Actually, I'd probably use one to tie just about anywhere. In theory.

Edit: one thing I disagree with in the video is the suggestion at the end to use the clip to move where they're tied. I'd just leave it in place and lead with a normal rope. I can't think that a horse getting loose with that heavy piece of metal banging around on the lead line is going to end well.


----------



## Feathers7 (Jun 11, 2019)

I'm really sorry you've had to go through this. I've been there too, and it tugged at my heartstrings for a very long time. I had a mare over 30 years old that had terrible arthritis toward the end, not able to stand well or get around. I was getting ready to make the tough call when she had an accident that took her away. You did the best you could. I'm sure it's not what you wanted for your mare - you wanted her to have a peaceful and quiet sendoff with euthanasia, but she wasn't quite able to support herself anymore for the trip. It's not your fault that you figured she could make the trip - you knew your mare well enough to make that call. Had you known otherwise, I'm sure you would have been able to consider other options for her. Either way, it was out of your hands and very unexpected.

This experience can only make you a more cautious and conscientious driver, not a worse driver. You'll be fine and even better next time you hit the road. You'll only need to learn to trust yourself again. Give yourself the same time and patience as you would your own horses - take care of yourself.

Trailering horses will always be a risk, but we'll all be here for you. Feel free to post your plans and preparations here on the forum to get have our input so you feel more confident in your decisions. So far, many are praising the 'tight fit' horse trailers that keep their horses snuggly in place, as well as 'padding down' the horses with a proper breakaway shipping halter and blankets (no loose straps).


----------



## lhoward31 (May 7, 2019)

I am so very sorry. What a terrible experience  You were good to your horse, all the way to the end. You did not mean for that to happen. So you shouldn't beat yourself up, it was a accident.

But you did want honest opinions as to what may have caused the horse to fall and what could have been done better. 
Was there shavings in the trailer? I have found that many trailers are rather slick, sometimes even with shavings unless the shavings are thick. 

I always say this. Take a ride in the back of a trailer once. Without a horse. Just standing there while someone else goes (obviously not on the highway or busy roads, just some back roads) There is NOTHING like experiencing what the horse will, to truly understand the forces. Even a slow turn will really pull on your balance if you just "stand" there, not holding on to anything with your arms or leaning (or thrown into) a side. Same with a stop. It doesn't take much and it WILL throw you forward or backward. Horses actually have to work quite hard to constantly maintain their balance and its hard to really see how much so, until you experience it. They don't have arms/hands to hold on to something, like we do in busses, etc. 
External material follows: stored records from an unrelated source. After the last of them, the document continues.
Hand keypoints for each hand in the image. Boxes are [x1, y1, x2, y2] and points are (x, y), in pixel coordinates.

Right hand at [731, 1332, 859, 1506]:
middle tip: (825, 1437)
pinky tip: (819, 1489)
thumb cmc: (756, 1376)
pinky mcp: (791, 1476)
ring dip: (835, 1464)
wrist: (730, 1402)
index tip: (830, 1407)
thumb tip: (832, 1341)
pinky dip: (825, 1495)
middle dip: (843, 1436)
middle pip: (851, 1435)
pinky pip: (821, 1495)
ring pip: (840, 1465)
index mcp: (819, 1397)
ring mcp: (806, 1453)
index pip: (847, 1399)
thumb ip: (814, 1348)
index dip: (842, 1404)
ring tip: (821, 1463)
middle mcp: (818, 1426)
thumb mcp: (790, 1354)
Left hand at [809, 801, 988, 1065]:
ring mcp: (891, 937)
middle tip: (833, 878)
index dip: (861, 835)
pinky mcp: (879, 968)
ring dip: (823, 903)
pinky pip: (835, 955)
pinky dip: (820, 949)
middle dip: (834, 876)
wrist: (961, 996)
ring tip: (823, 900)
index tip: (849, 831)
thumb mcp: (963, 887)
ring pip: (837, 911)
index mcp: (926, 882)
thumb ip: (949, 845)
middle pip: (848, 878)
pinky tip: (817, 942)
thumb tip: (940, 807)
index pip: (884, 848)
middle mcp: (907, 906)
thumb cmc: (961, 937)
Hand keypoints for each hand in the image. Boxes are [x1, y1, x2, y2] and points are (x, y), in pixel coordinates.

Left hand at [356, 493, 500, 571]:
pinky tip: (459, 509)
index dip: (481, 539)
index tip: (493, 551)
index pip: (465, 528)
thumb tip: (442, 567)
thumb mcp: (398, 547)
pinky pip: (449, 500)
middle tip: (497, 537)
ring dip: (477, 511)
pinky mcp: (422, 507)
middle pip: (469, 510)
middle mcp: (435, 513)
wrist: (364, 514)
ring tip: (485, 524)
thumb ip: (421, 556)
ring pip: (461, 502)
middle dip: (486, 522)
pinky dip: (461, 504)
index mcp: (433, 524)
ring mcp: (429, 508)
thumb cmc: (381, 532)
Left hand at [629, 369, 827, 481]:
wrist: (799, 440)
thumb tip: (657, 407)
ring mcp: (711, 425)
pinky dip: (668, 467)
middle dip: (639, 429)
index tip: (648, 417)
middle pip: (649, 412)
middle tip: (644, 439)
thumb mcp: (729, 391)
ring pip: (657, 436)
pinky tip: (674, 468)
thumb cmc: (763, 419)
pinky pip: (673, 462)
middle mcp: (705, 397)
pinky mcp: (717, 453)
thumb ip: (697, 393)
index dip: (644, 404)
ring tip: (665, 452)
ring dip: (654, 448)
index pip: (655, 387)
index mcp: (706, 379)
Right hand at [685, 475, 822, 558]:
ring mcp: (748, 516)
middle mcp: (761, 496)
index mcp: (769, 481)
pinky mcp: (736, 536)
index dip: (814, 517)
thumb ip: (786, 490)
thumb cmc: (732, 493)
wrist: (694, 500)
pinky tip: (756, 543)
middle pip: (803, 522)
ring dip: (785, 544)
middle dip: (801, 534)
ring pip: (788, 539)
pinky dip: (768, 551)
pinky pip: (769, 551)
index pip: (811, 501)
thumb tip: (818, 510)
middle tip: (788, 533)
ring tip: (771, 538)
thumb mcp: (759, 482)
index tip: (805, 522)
So yes, a relatively quick turn such you had probably literally took her off her feet, esp. with her legs being compromised and possibly standing in the middle or opposite side of where she was being pulled to by the force. That's why tying in a trailer makes me nervous. Or those dividers that cannot be removed and there is just enough room for a horse to get stuck under it if it falls. 

Trailering always carries some risk to an extend. If you tie, make sure it can and will come loose if the horse falls. A older unstable horse does better in a more enclosed trailer spot where it can and will lean left and right, and even forward and back, and be supported. 
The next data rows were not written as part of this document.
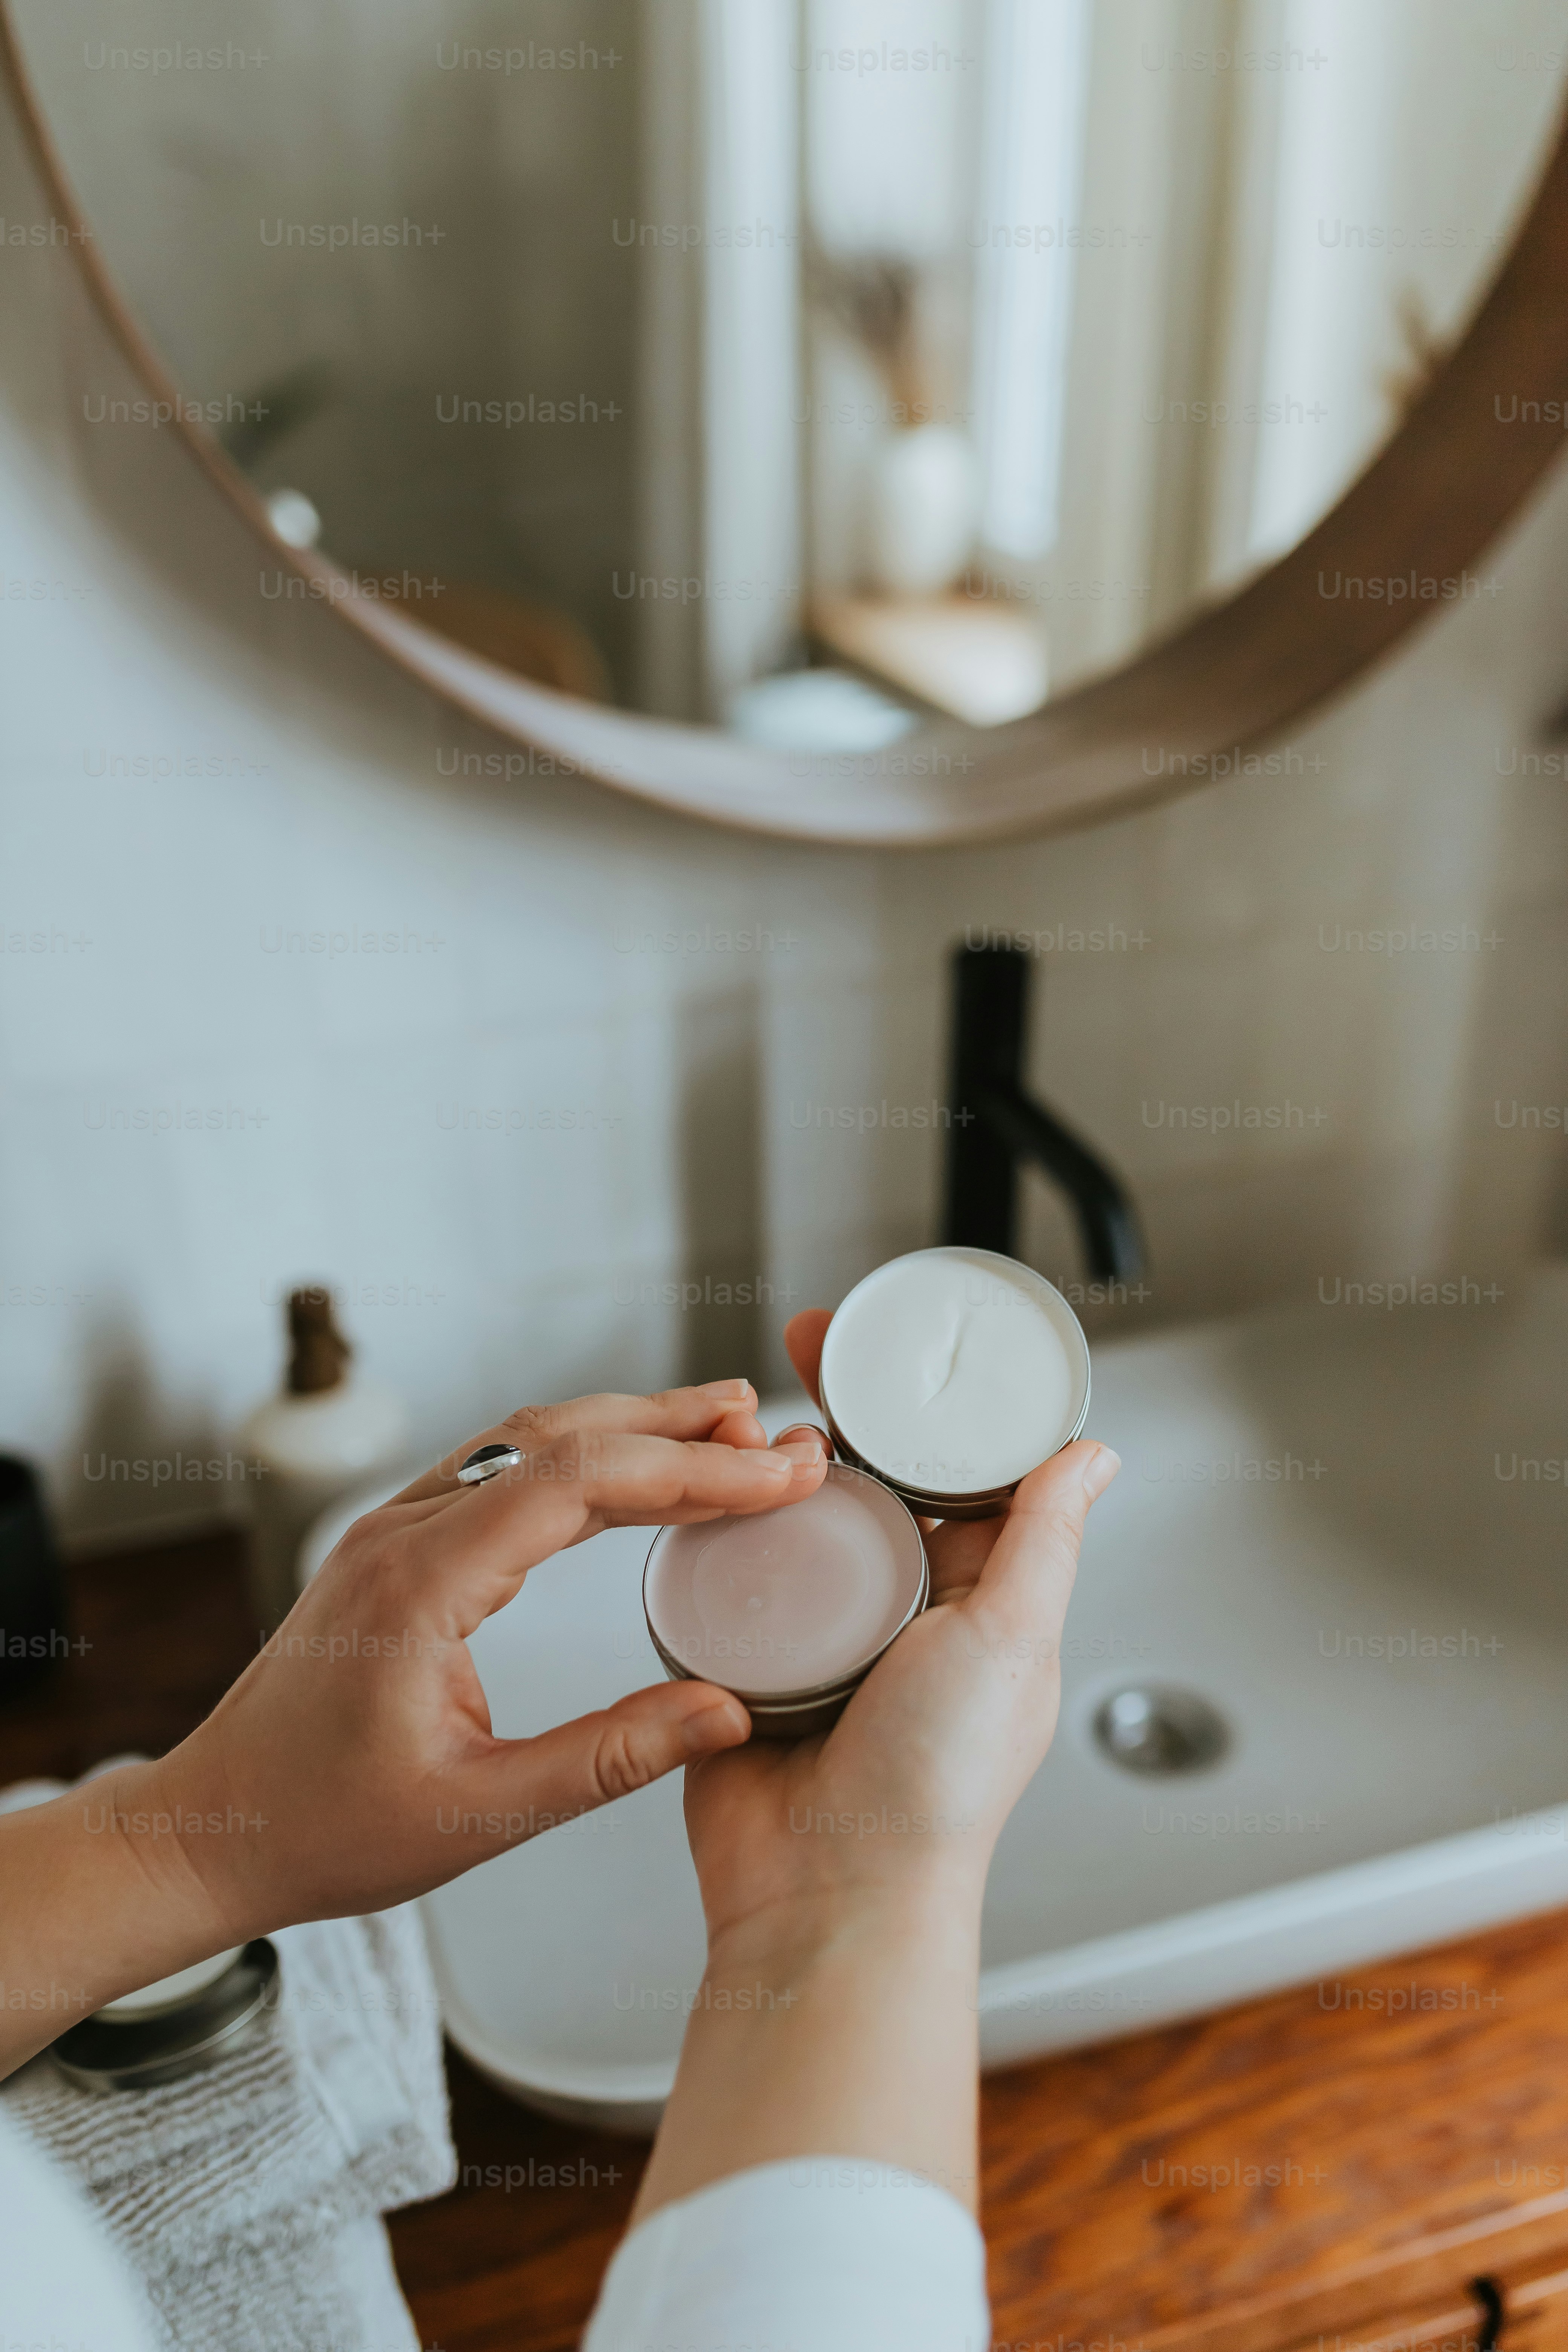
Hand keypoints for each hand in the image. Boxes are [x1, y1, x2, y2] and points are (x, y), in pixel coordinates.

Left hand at [0, 1380, 826, 2073]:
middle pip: (560, 1436)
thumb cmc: (324, 1830)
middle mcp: (404, 1533)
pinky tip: (632, 1466)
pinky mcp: (397, 1546)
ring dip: (631, 1427)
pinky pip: (500, 1470)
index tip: (777, 1472)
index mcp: (422, 1584)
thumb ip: (608, 1759)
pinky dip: (583, 1454)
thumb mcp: (480, 1816)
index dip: (692, 1469)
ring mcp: (395, 1530)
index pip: (581, 1484)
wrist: (213, 1828)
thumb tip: (725, 1714)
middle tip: (774, 1431)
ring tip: (726, 1429)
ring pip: (529, 1440)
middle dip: (678, 1426)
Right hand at [682, 1311, 1119, 1945]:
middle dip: (840, 1412)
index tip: (904, 1354)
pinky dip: (721, 1541)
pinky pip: (731, 1583)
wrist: (825, 1894)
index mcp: (976, 1607)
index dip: (933, 1411)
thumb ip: (1043, 1539)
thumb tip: (1095, 1457)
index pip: (961, 1479)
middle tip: (806, 1346)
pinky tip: (706, 1492)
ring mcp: (821, 1638)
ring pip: (796, 1524)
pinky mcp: (748, 1663)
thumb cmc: (933, 1791)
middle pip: (871, 1485)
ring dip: (773, 1470)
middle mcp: (900, 1616)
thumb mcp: (1012, 1638)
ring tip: (749, 1421)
I did take a ride in a horse trailer once, short one on back roads. Without using my arms or hands to brace or hold on. It was eye opening to say the least, but also educational. 

Again, so sorry for your loss, and take comfort that this was a well loved horse with a good life..


----------



## beau159 (Oct 4, 2010)

@SteadyOn also posted a good suggestion on the Safe Clip. I used them all summer for my horse Red (who randomly pulled back a couple times) and it works great. I never used them inside the trailer but they would be a very viable option there, if you have a slippery nylon-type lead rope on your horse.


----------



## PoptartShop (Jul 25, 2010)

So sorry this has happened. Try not to beat yourself up though. :sad:


----------



## AragoASB (Jul 12, 2020)

I'm sorry this happened. But I see the OP had to 'put her down' in the trailer. I assume with was by gunshot.
My cowboy husband had to shoot a horse he raised from a foal, trained and had for 32 years. The old horse was down and could not get up anymore up on a hill in the woods. He was suffering and it took a long time to get a vet out to the ranch. I left to get something then I heard the shot ring out. He had waited until I was gone so I would not see him cry.


----------